再び瓦解、その寸前のギリギリの緊張感が名盤を生み出しました。「ISLANDS」の美しさ故の反動が暴力にまで発展、スタジオで抑圧され続けたメンバーの腹黒い「やっちまえ」的アティテュ−ド、それにガチでこたえる「やったらァ、オォ!?」的広島弁のフリップがクリムゾンを必殺技は暴力のインテリヤクザにまで仕立て上げたわけです。元はブートのカセットってゆう音の悪さも影響し、あたかもそこは西と東の抗争現場の如しです。この後「メタル・クリムゾン」の原型、構想はここでフリップに植えつけられたのではないでしょうか。
しかし後の計算された暴力性でなく、「EARTHBOUND」にあるのは本能のそれなのでおっかないことこの上なしです。「オジキ」クリムゾンにくらべりゃZEPもグランドファンクも三下野朗です。(言いすぎ?)

○ ○ ○ ○ ○

:: 課題の内容 ::
A) 「EARTHBOUND」評のうち、「再び瓦解、その寸前のギリギリ」から「三下野朗です。(言いすぎ?)」までの部分をそのまま出力してもらえますか？
B) 「EARTHBOUND」評の最後の一文に続けて、その先を書き進めてもらえますか？
このデータは別の出典から取ったものです。

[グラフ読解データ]
○ ○ ○ ○ ○

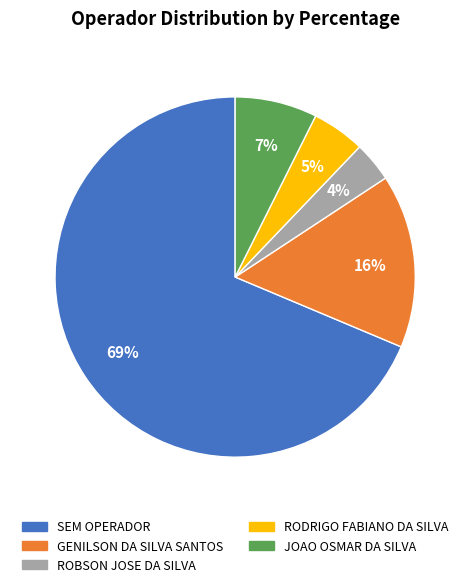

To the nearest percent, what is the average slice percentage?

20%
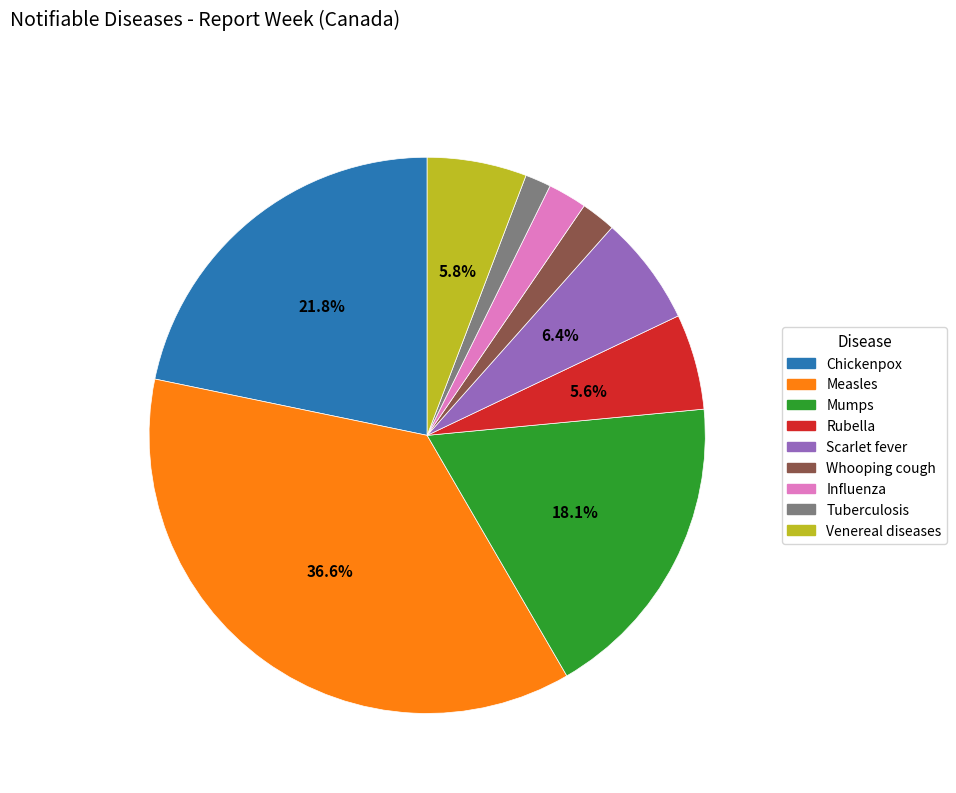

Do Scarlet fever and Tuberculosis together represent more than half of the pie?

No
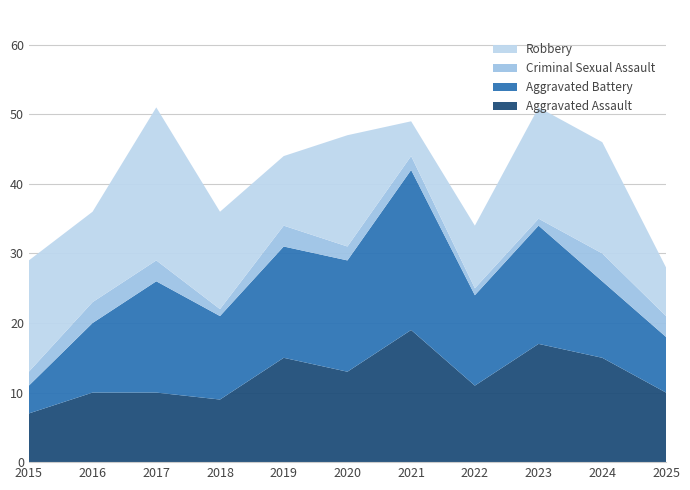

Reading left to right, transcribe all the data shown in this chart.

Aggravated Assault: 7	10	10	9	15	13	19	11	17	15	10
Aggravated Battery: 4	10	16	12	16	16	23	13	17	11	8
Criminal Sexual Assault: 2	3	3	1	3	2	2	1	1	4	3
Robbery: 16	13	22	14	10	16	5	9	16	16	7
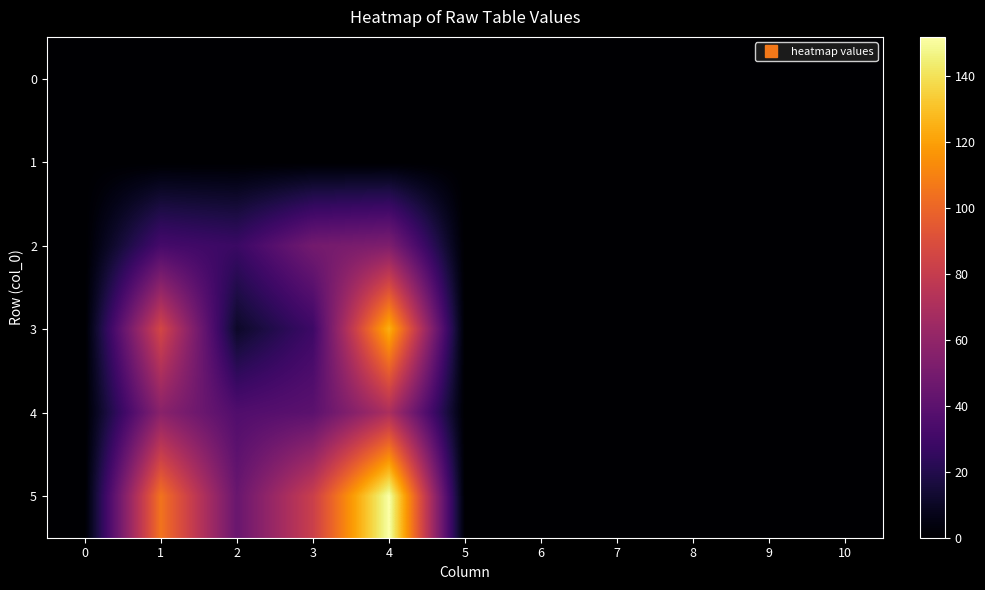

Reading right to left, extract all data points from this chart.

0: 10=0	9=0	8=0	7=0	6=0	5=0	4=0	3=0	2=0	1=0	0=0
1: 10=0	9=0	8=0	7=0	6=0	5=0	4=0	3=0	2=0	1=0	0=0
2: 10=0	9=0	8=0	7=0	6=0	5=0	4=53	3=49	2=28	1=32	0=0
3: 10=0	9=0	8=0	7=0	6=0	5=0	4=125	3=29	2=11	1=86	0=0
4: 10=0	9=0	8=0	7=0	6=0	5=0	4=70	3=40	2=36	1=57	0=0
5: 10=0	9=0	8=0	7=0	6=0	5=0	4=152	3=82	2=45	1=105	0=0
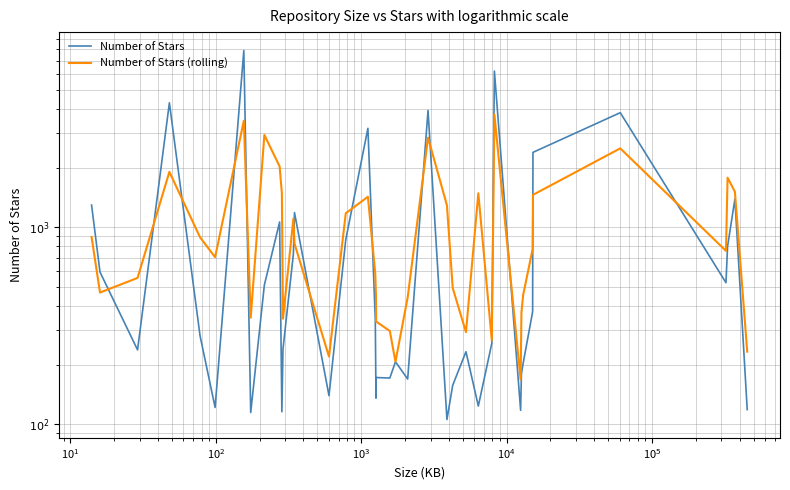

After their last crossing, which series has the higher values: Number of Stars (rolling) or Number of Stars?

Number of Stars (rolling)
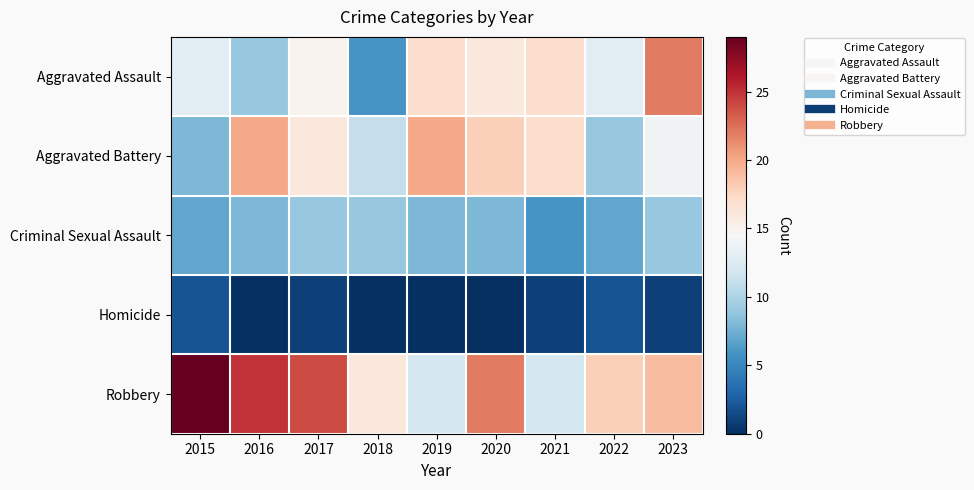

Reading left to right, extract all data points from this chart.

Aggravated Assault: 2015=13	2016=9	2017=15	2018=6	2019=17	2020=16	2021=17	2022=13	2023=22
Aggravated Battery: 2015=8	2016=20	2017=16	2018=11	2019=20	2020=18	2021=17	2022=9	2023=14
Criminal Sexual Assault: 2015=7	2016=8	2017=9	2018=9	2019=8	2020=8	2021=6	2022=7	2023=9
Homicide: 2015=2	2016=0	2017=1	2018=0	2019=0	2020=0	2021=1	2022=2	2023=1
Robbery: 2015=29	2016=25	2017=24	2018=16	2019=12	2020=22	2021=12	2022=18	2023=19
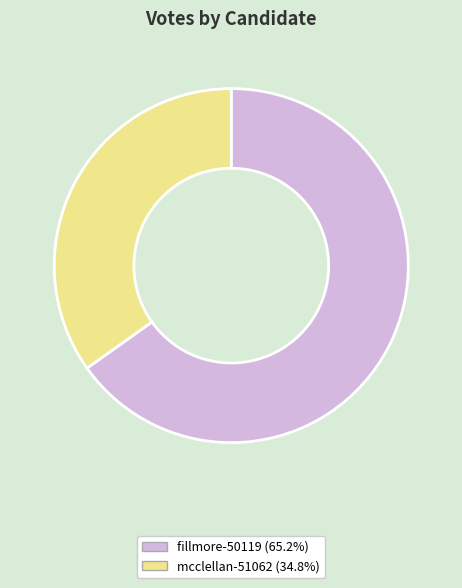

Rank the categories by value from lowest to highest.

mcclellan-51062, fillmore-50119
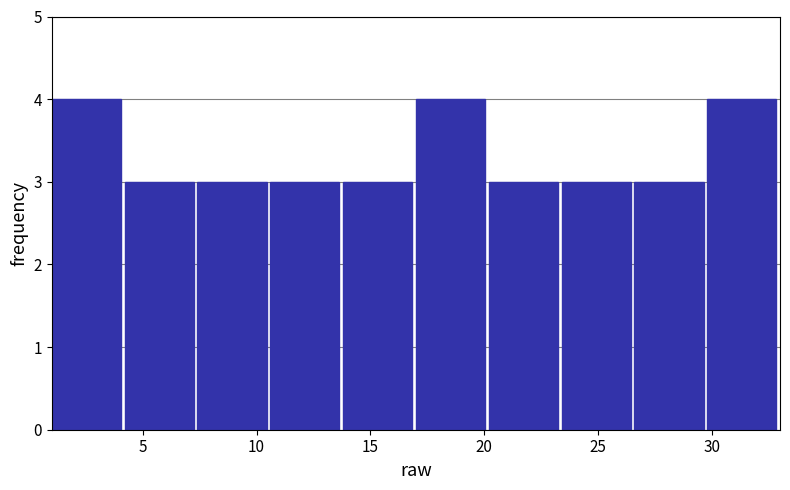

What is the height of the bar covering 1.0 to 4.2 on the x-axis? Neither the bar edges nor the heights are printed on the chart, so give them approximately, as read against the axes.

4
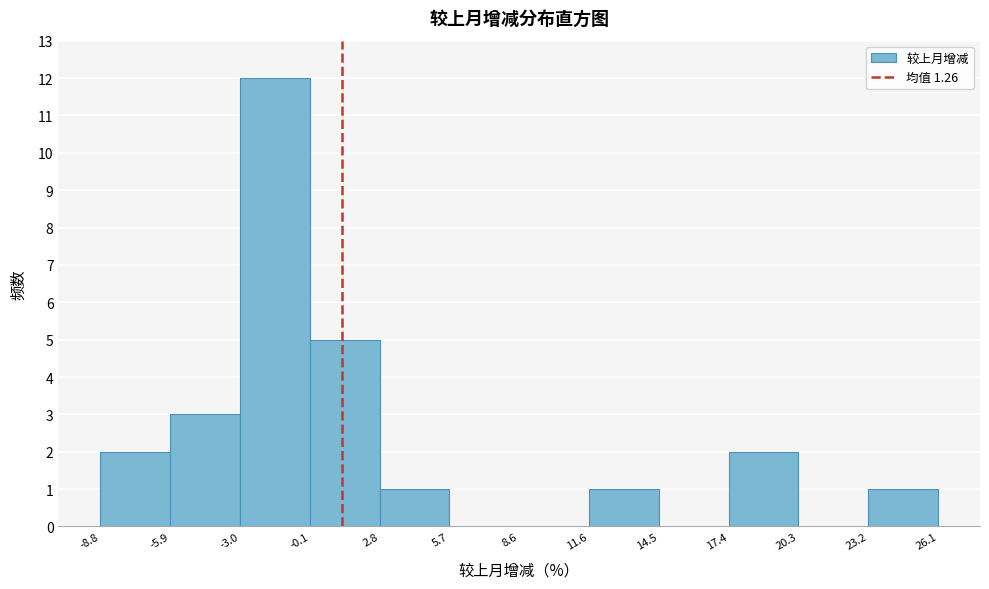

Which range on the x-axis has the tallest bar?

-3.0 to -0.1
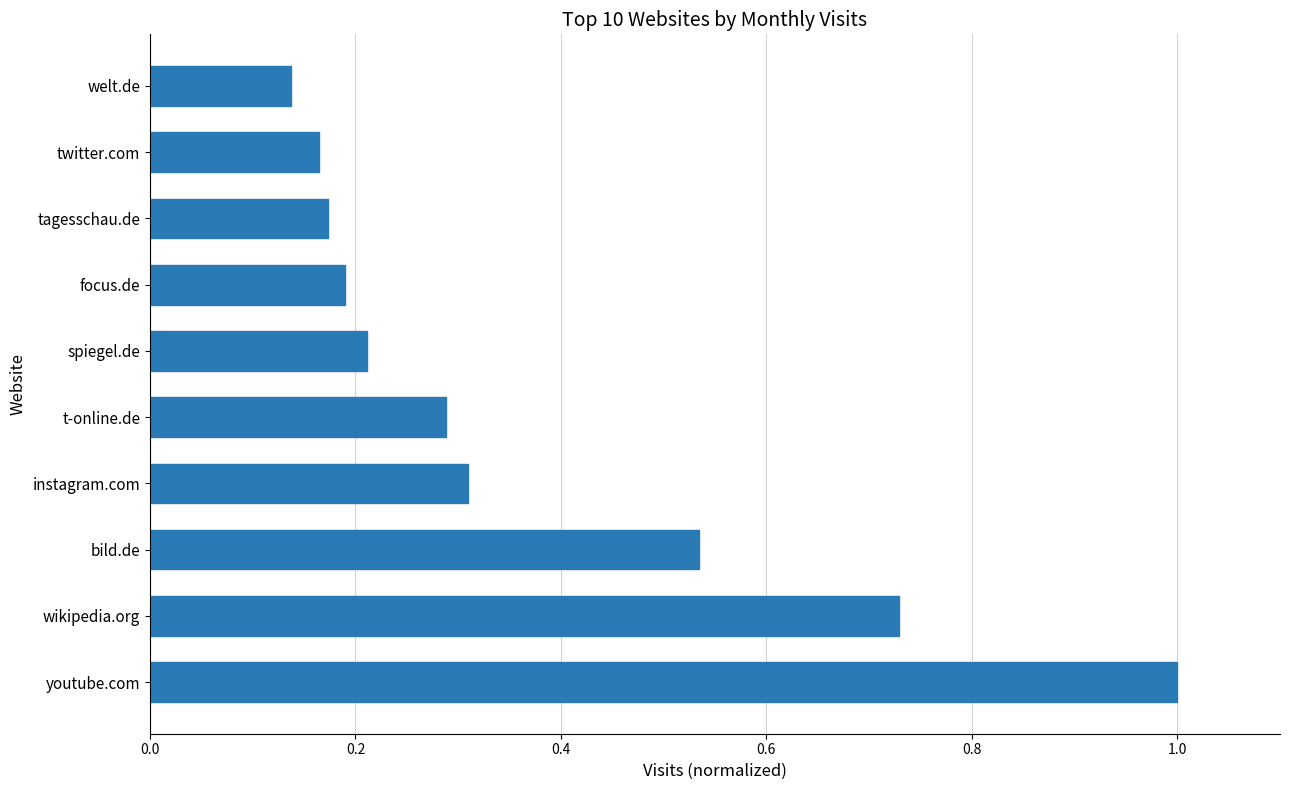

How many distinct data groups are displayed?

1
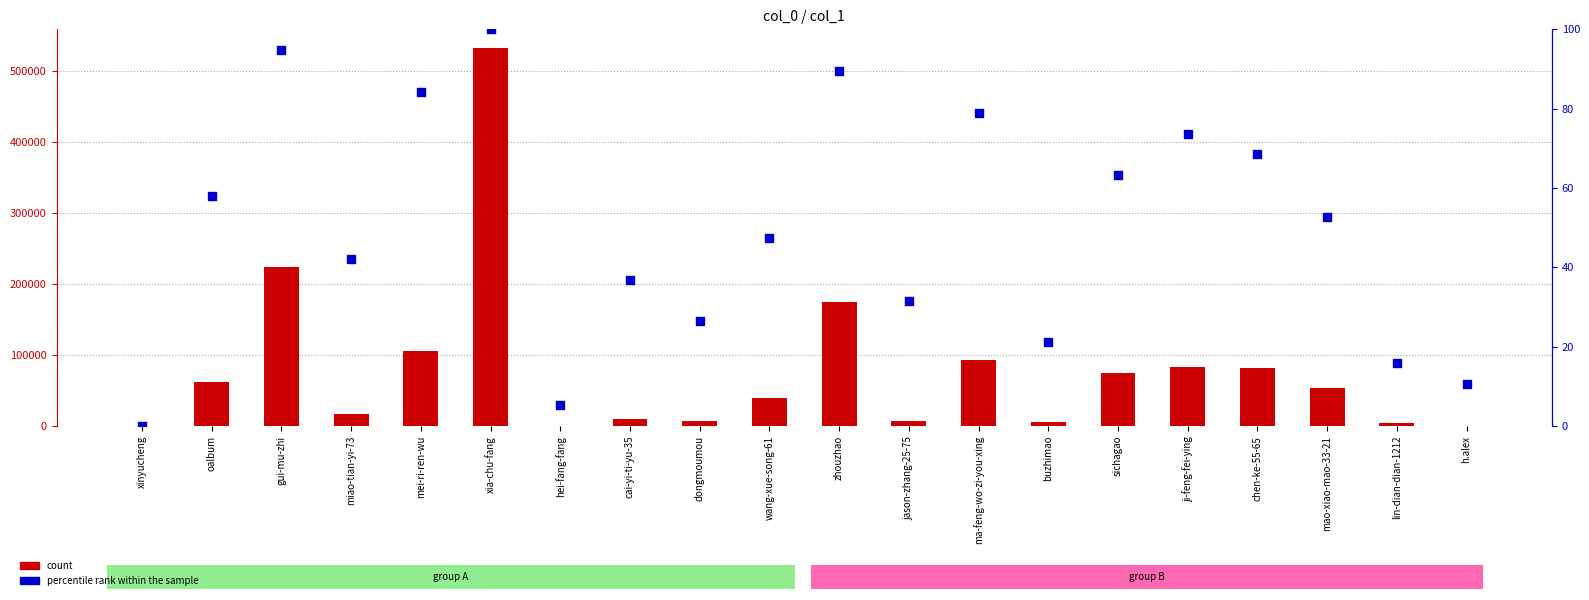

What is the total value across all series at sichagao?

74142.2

○ ○ ○ ○ ○

:: 課題の解答 ::
A)
再び瓦解、その寸前のギリギリの緊張感が名盤を生み出しました。「ISLANDS」の美しさ故の反動が暴力にまで発展、スタジオで抑圧され続けたメンバーの腹黒い「やっちまえ」的アティテュ−ド、それにガチでこたえる「やったらァ、オォ!?」的広島弁のフリップがクリムゾンを必殺技は暴力のインテリヤクザにまで仕立て上げたわけです。元はブートのカセットってゆう音の悪さも影響し、あたかもそこは西と東の抗争現場の如しです。この後「メタル・クリムゾン」の原型、構想はここでフリップに植えつけられたのではないでしょうか。
しかし後の計算された暴力性でなく、「EARTHBOUND」にあるのは本能のそれなのでおっかないことこの上なしです。「オジキ」クリムゾンにくらべりゃZEPもグランドファンクも三下野朗です。(言いすぎ?)

B)
冒頭のスラッジ・クリムゾンによる「スキッゾイド・マン」の凄まじさはその歴史において随一。で、実は一番狂ってたのはシンフィールドだったって言う「GROON」。後半のドラムソロにいきなりぶち込まれるVCS3エフェクトのノイズ・・・かのMERZBOW、秋田正美氏にも絶大な影響を与えたとのこと。

つまりは無二の「実録!」なわけで、ISLANDSと合わせ見れば今日までにいたる宮殿の秘密の正体が見える気がするのです。てなわけで私的には怖いけど手放せない名盤です。

この御意見に対する Della の返答は以下の通りです.

"Earthbound" について Della(当時はみるみる)が「わざわざ聴くまでもない」と言い切ってしまったのは以下の理由からでした.
まず第一にあの音質の悪さに神経を逆撫でされたのと,第二にリリースに関してアーティスト側(この場合 Robert Fripp 氏)の意図が反映されていたのかという素朴な疑問が生じていたということです.
以前から Bootleg やプライベート盤に関しても同様な理由から,「わざわざ聴くまでもない」という意見を持っておりましたが,最近では「音楽を自らの表現手段として活用し,聴衆の前で演奏をする限りは,どんなものがリリースされても,それは評価の対象として扱われるべきである」という考え方に変わってきております.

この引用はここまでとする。